For most people of my generation the first time we'd have come across Williams was as the manic alien star of Mork and Mindy.
The show itself was a spin-off from an episode of Happy Days and it pitched the Chicago-born stand-up comedian opposite Pam Dawber, allowing him to unleash his rapid-fire, scattergun humour in a way which hadn't been seen since the heyday of Phil Silvers as Sgt Bilko.
The series ran from 1979 until 1981, as its original zany wit gradually gave way to a cosiness and sentimentality, extremes which Williams would carry with him into his extensive film career.
He was a natural fit for the wisecracking title role in Robert Altman's Popeye while his ability to display pathos also made him ideal for the part of a lost innocent in The World According to Garp. He played an equally affecting lead in Moscow on the Hudson as a Russian circus musician who defects but discovers that life in the West isn't nearly as rosy as he thought it would be.
However, it was with 1987's Good Morning Vietnam that the world really stood back, overwhelmed by Williams' full-on portrayal of armed forces DJ Adrian Cronauer, a semi-improvised extension of his stage act which gained him his first Oscar nomination.
For some this was the best example of his abilities but personally I always preferred him in more downbeat roles, as there was always an ability to portray vulnerability and sadness provided he didn't allow that to veer into mawkish sentimentality. Again, we got plenty of both in the years to come.
He certainly wasn't afraid to take on maverick projects, twice working with the mercurial Terry Gilliam (on The Adventures of Baron Munchausen and the wonderful The Fisher King, my personal favourite performance of his), while you couldn't imagine someone concerned about box-office returns signing up for the likes of Toys, Being Human or What Dreams May Come.
The Academy came calling again following his role as an inspirational teacher in Dead Poets Society and he finally landed the statuette for Best Supporting Actor as a sympathetic but complex psychologist in Good Will Hunting, in which he was unflashy but compelling.
When Williams was on form he could be devastating but when his radar was off the results could be horrendous.
He could coast through tosh like Mrs Doubtfire, Jumanji, Flubber and Nine Months but when the schmaltz went into overload you were left with unwatchable disasters like Patch Adams and Jakob the Liar - truly awful movies which could have had career-ending possibilities for a less resilient actor.
By taking the role as the fast-talking genie in Disney's Aladdin - essentially another variant on his Good Morning Vietnam turn - he became one of the first major league names to sign up for voicework in animation, kickstarting a trend which continues to this day, and he played well against type opposite Nathan Lane and Gene Hackman in the gay comedy The Birdcage, a much under-rated film.
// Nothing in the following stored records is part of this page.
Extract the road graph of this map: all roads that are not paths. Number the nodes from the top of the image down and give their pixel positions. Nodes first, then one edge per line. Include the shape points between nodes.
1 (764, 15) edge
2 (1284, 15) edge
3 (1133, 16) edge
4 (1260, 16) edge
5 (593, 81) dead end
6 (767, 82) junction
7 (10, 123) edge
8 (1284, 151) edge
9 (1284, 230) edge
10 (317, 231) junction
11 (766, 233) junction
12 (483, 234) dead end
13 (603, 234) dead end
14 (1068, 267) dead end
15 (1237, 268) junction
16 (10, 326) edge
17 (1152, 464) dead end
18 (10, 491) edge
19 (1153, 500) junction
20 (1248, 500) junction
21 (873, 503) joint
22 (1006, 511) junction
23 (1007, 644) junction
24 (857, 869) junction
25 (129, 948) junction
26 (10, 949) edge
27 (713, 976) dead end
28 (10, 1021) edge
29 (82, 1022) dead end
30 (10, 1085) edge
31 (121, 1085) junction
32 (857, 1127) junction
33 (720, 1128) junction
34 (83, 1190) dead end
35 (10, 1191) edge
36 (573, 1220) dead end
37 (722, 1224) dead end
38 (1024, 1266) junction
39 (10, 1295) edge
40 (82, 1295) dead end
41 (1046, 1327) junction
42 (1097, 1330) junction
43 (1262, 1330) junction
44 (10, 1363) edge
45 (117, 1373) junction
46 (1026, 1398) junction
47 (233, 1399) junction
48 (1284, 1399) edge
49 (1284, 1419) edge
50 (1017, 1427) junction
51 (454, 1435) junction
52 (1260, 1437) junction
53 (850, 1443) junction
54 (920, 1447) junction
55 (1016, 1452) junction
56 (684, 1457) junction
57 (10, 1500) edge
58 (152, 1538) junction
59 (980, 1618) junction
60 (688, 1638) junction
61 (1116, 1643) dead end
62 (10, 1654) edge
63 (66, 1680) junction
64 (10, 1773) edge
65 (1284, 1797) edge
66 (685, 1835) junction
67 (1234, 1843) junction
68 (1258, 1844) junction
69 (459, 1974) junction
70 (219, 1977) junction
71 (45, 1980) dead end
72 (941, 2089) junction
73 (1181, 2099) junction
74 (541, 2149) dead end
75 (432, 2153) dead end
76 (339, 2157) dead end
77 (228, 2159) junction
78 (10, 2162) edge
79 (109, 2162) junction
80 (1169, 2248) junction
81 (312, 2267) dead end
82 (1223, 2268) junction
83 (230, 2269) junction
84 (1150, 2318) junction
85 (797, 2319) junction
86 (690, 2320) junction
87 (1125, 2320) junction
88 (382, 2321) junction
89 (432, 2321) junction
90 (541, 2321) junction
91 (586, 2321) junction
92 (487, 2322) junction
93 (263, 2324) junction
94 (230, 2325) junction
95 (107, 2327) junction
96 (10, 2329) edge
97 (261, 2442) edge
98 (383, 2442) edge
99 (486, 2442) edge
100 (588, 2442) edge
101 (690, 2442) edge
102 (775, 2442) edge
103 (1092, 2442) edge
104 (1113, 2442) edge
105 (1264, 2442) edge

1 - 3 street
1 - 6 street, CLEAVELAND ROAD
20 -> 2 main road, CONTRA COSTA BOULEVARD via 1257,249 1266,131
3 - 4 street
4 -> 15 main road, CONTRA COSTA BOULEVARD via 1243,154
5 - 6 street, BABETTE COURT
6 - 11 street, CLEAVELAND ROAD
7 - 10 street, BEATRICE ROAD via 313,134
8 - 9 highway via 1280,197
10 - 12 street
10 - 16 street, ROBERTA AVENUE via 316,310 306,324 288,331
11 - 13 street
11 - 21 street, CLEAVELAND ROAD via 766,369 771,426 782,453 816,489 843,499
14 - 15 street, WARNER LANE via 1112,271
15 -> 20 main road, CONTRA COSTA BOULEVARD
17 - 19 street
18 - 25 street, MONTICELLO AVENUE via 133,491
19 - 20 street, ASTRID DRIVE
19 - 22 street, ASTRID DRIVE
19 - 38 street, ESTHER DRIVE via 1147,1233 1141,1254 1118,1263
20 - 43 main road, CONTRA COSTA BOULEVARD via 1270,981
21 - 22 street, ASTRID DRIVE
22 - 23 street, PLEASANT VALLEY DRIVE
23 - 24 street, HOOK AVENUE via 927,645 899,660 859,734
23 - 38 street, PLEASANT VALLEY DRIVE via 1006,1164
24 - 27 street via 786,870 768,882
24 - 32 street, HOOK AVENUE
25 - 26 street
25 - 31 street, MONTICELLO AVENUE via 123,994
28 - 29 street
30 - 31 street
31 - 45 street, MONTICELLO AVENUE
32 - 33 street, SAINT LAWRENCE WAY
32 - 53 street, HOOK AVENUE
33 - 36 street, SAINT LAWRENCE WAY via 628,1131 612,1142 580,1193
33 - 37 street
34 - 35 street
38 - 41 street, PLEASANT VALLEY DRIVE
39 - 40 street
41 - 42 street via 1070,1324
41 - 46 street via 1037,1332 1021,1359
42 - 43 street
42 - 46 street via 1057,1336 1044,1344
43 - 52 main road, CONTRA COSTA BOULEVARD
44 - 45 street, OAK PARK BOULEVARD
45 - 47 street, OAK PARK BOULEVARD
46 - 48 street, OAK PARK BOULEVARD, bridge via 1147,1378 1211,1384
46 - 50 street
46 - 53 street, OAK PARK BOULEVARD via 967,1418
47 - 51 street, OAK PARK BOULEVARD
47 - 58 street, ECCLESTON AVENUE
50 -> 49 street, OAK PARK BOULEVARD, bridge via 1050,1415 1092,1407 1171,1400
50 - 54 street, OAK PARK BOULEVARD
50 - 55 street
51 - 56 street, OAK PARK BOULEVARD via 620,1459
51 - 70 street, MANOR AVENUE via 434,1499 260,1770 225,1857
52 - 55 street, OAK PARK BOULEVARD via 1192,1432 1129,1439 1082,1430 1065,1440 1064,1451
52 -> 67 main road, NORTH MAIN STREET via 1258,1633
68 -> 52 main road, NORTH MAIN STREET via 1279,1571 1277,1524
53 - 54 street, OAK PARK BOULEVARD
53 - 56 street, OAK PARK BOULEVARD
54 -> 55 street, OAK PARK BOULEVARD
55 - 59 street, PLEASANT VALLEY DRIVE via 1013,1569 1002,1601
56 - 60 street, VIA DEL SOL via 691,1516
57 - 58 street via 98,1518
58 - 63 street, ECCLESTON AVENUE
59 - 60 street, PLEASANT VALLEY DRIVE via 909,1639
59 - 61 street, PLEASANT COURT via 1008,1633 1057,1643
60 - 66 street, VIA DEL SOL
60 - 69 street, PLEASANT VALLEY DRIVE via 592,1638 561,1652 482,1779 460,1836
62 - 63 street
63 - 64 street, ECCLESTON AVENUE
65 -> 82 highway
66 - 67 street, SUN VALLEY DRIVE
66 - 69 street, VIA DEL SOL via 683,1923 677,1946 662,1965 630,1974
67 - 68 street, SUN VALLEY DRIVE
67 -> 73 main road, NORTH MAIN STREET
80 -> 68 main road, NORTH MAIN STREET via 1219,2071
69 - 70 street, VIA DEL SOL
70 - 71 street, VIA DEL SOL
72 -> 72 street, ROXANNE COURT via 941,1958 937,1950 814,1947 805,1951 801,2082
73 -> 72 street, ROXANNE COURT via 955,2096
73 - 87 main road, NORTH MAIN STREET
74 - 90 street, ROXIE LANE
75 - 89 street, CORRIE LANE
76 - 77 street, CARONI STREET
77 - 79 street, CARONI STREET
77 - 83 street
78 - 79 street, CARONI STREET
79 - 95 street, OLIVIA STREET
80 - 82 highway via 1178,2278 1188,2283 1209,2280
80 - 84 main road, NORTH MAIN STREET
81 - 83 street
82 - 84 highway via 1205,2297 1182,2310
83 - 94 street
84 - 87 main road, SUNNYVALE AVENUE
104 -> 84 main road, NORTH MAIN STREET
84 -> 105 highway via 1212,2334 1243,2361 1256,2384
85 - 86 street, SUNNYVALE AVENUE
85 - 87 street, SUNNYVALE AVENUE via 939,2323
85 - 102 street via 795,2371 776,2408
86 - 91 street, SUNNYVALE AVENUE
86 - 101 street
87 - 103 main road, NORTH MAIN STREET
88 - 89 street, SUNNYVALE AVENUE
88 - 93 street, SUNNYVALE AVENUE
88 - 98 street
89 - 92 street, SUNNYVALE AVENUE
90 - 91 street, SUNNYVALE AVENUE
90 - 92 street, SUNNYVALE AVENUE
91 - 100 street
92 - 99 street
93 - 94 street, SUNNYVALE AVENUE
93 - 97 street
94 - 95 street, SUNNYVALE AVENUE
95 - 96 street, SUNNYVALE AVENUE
Strangely enough, despite having made his name as a comedian I've always preferred Williams when he played it straight, particularly when he unleashed his skills on a dark and downright dangerous character. He was fabulous as a manipulative murderer being hunted by Al Pacino in Christopher Nolan's Insomnia, genuinely creepy as the sociopathic loser in One Hour Photo and gave a thoroughly chilling performance as a sexual predator on TV's Law & Order: Special Victims Unit.
Looking back, the good stuff on Robin Williams' mammoth CV is very, very good indeed, so let's remember that and lament the passing of a genuine talent.